Hi, I would want to know what class should I use to extract word embeddings.
Given a sentence, I just want extract contextualised word embeddings.
However, I don’t really get how can I do it. In particular, I want to sum up the last four hidden layers of BERT. What’s the difference between hidden_states from BertForMaskedLM and hidden_states from BertModel? Thank you in advance.
tokenizer = BertTokenizer.from_pretrained("bert-base-uncased")
model = BertForMaskedLM.from_pretrained("bert-base-uncased")
inputs = tokenizer("The capital of France is Paris.", return_tensors="pt")["input_ids"]
outputs = model(**inputs, output_hidden_states=True)
outputs.hidden_states
or
tokenizer = BertTokenizer.from_pretrained("bert-base-uncased")

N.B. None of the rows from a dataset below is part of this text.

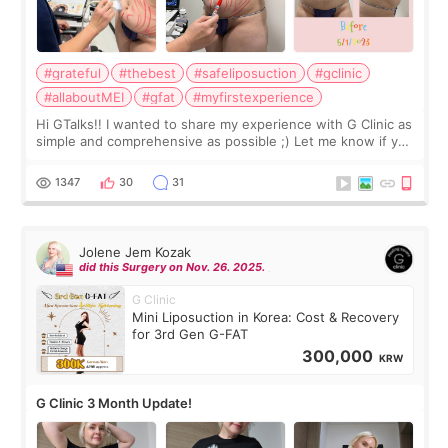
#grateful
#thebest
#safeliposuction
#gclinic
#allaboutMEI
#gfat
#myfirstexperience
Hi GTalks!! I wanted to share my experience with G Clinic as
simple and comprehensive as possible ;) Let me know if you
have any other burning questions, will try my best to
answer. *****************
1347
30
31
Jolene Jem Kozak
did this Surgery on Nov. 26. 2025.
G Clinic
Mini Liposuction in Korea: Cost & Recovery
for 3rd Gen G-FAT
300,000
KRW
G Clinic 3 Month Update!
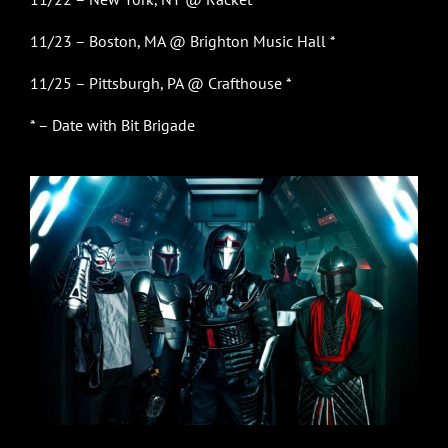
11/23 – Boston, MA @ Brighton Music Hall *
11/25 – Pittsburgh, PA @ Crafthouse *
* – Date with Bit Brigade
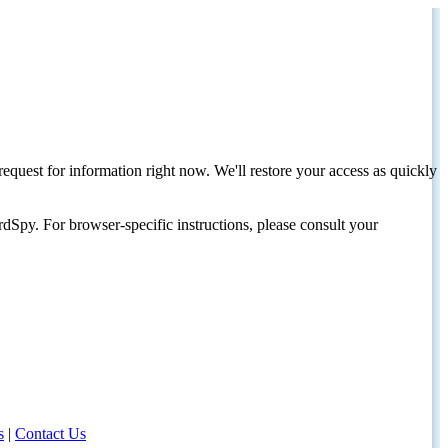
request for information right now. We'll restore your access as quickly
dSpy. For browser-specific instructions, please consult your
s
|
Contact Us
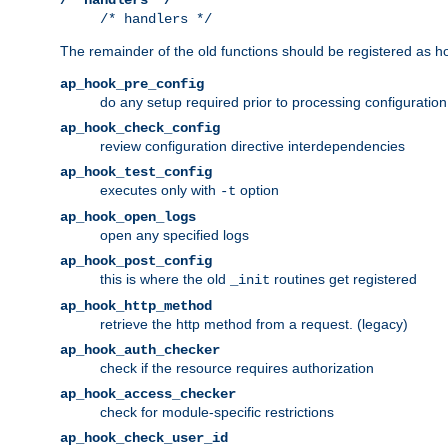
/* handlers */
The remainder of the old functions should be registered as ho
ap_hook_pre_config
do any setup required prior to processing configuration
ap_hook_check_config
review configuration directive interdependencies
ap_hook_test_config
executes only with
option
-t
ap_hook_open_logs
open any specified logs
ap_hook_post_config
this is where the old
routines get registered
_init
ap_hook_http_method
retrieve the http method from a request. (legacy)
ap_hook_auth_checker
check if the resource requires authorization
ap_hook_access_checker
check for module-specific restrictions
ap_hook_check_user_id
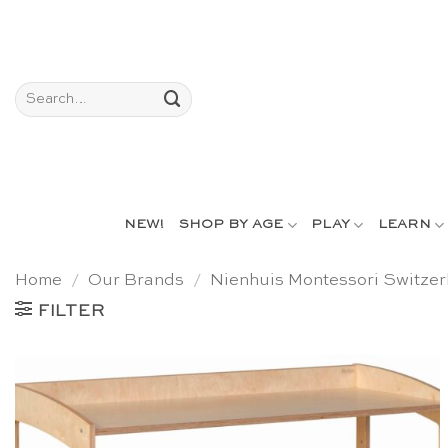
Skip
to
content
Search
for:
NEW!
SHOP BY AGE
PLAY
LEARN
Home
/
Our Brands
/
Nienhuis Montessori Switzer
FILTER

model = BertModel.from_pretrained("bert-base-uncased")
inputs = tokenizer("The capital of France is Paris.", return_tensors="pt")["input_ids"]
outputs = model(**inputs, output_hidden_states=True)
outputs.hidden_states
Both will return the same thing. BertForMaskedLM just adds a language modeling head on top of BertModel. The hidden states (which are the outputs of each layer of the Transformer encoder + the initial embeddings) are identical. As you don’t need to perform masked language modeling, you can just use BertModel, like so:
from transformers import BertTokenizer, BertModel
tokenizer = BertTokenizer.from_pretrained("bert-base-uncased")
model = BertModel.from_pretrained("bert-base-uncased")
inputs = tokenizer("The capital of France is Paris.", return_tensors="pt")["input_ids"]
outputs = model(**inputs, output_hidden_states=True)
contextualized_vector = outputs.last_hidden_state
This contextualized vector contains the last hidden states of the tokens of your input sentence. It’s a tensor of shape (batch_size, number of tokens, hidden size).